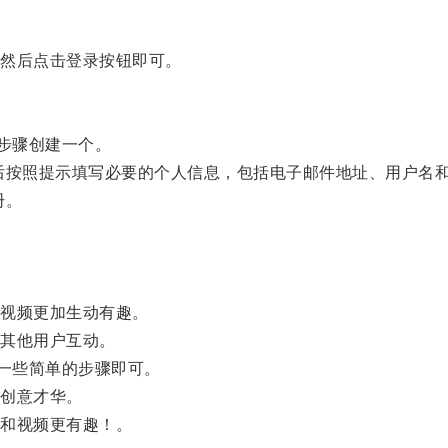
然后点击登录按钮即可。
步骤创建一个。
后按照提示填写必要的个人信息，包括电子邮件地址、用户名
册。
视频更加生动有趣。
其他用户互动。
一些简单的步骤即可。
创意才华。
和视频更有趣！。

● ● ● ● ● ● ●

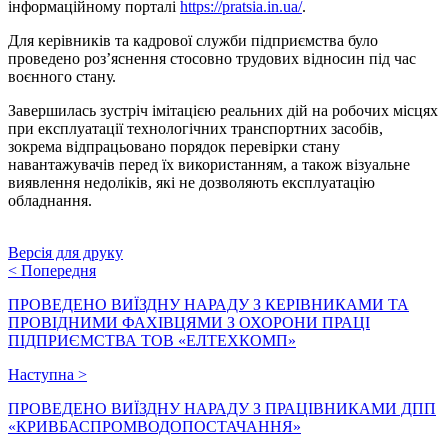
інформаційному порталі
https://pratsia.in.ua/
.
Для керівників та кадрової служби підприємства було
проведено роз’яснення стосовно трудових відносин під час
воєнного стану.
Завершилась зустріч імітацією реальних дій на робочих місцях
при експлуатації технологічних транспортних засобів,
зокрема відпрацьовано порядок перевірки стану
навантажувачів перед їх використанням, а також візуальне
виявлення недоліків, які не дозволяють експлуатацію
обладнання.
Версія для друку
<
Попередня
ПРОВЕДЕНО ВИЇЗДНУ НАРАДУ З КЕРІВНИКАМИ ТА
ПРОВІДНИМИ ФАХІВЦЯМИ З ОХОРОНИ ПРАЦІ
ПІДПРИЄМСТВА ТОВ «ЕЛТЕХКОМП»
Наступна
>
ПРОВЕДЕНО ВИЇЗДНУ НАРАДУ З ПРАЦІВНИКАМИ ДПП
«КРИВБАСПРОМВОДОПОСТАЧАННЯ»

● ● ● ● ● ● ●

— ACTION ITEM —
Identify and extract each line of the listing that contains "ВИЇЗДНУ".

— ANSWER TO THIS EXERCISE —
ПРОВЕДЕНО ВИЇЗДНУ НАРАДУ З КЕРІВНИКАМИ ТА
ПРОВЕДЕНО ВИЇЗДНУ НАРАДУ З ПРАЦІВНИКАМИ ДПП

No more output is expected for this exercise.